How many women died from abortions, both legal and illegal, before Roe v. Wade? Very, very few. “The CDC began collecting data on abortion mortality in 1972, the year before Roe was decided,” the Post explained. “In 1972, the number of deaths in the United States from legal abortions was 24 and from illegal abortions 39, according to the CDC.”

A 1975 report from the National Academy of Sciences, Institute of Medicine likewise found that the total number of deaths from abortion “has been below 500 since 1958 and below 100 since 1971.” It’s also important to point out that overturning Roe v. Wade will not ban abortion outright; it merely makes it a state-by-state decision, which is why so many pro-abortion state lawmakers have been making sure to codify legal abortion into state law. If Roe v. Wade is ever repealed, abortion will remain legal in those states.

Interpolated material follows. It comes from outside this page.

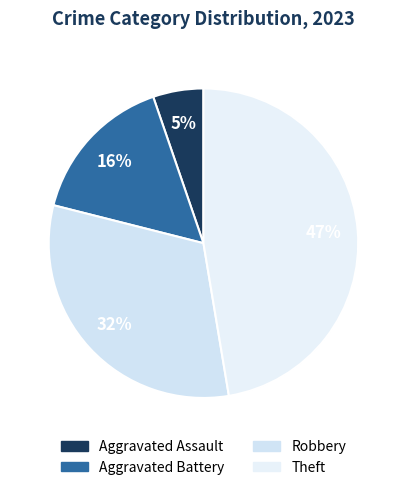

The Aggravated Assault slice represents 15% of the pie. True or false?

False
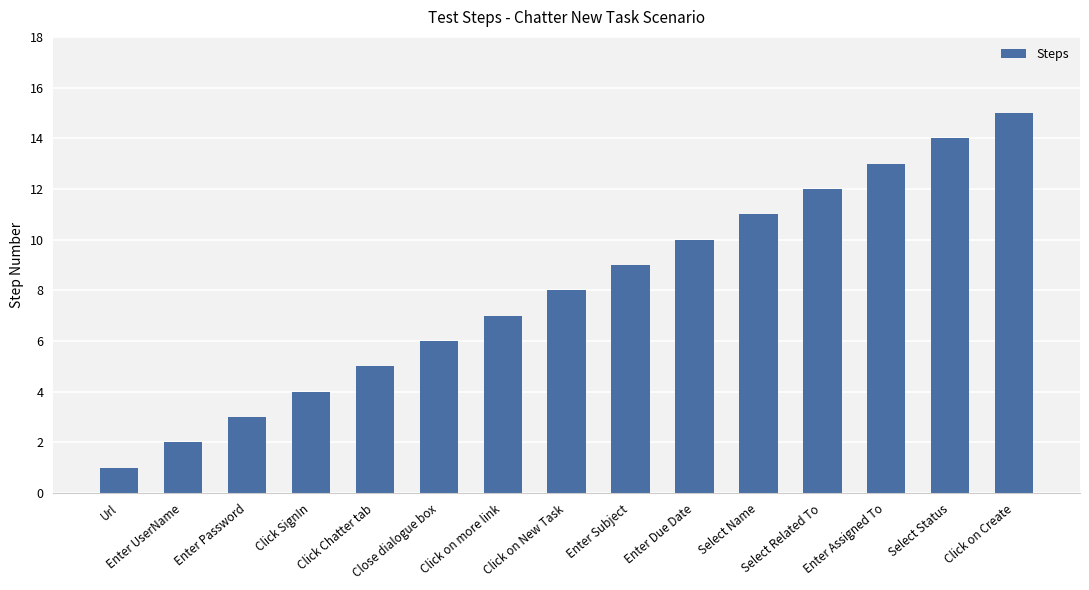

How many data points are less than 8?

7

READ: Still lying: Planned Parenthood repeats (and repeats) debunked claim on illegal abortion deaths

So no, the repeal of Roe v. Wade will not result in a sudden drastic, disastrous increase in deaths from abortion. In fact, women are already dying and being injured from legal abortions. Legalizing abortion has not meant that it’s somehow become safer; abortion facilities are still, as a whole, shockingly unregulated, which simply reinforces the need for Louisiana’s admitting privileges law. Abortion advocates decry the need for these regulations — yet they’re exactly what separates supposedly safe, legal abortion from the so-called dangerous abortions that killed and maimed women before Roe v. Wade. If there is no oversight, if there are no standards, then how is legal abortion actually any safer? If abortionists are still butchering women in botched abortions — and they are — then they are still, in essence, back-alley butchers.

If this were truly an issue of keeping women safe, then abortion advocates would be embracing the same standards and restrictions on abortion facilities that every other outpatient surgical center has, like admitting privileges. The fact that they aren’t shows that this has nothing to do with what is best for women, and everything to do with advancing a pro-abortion agenda.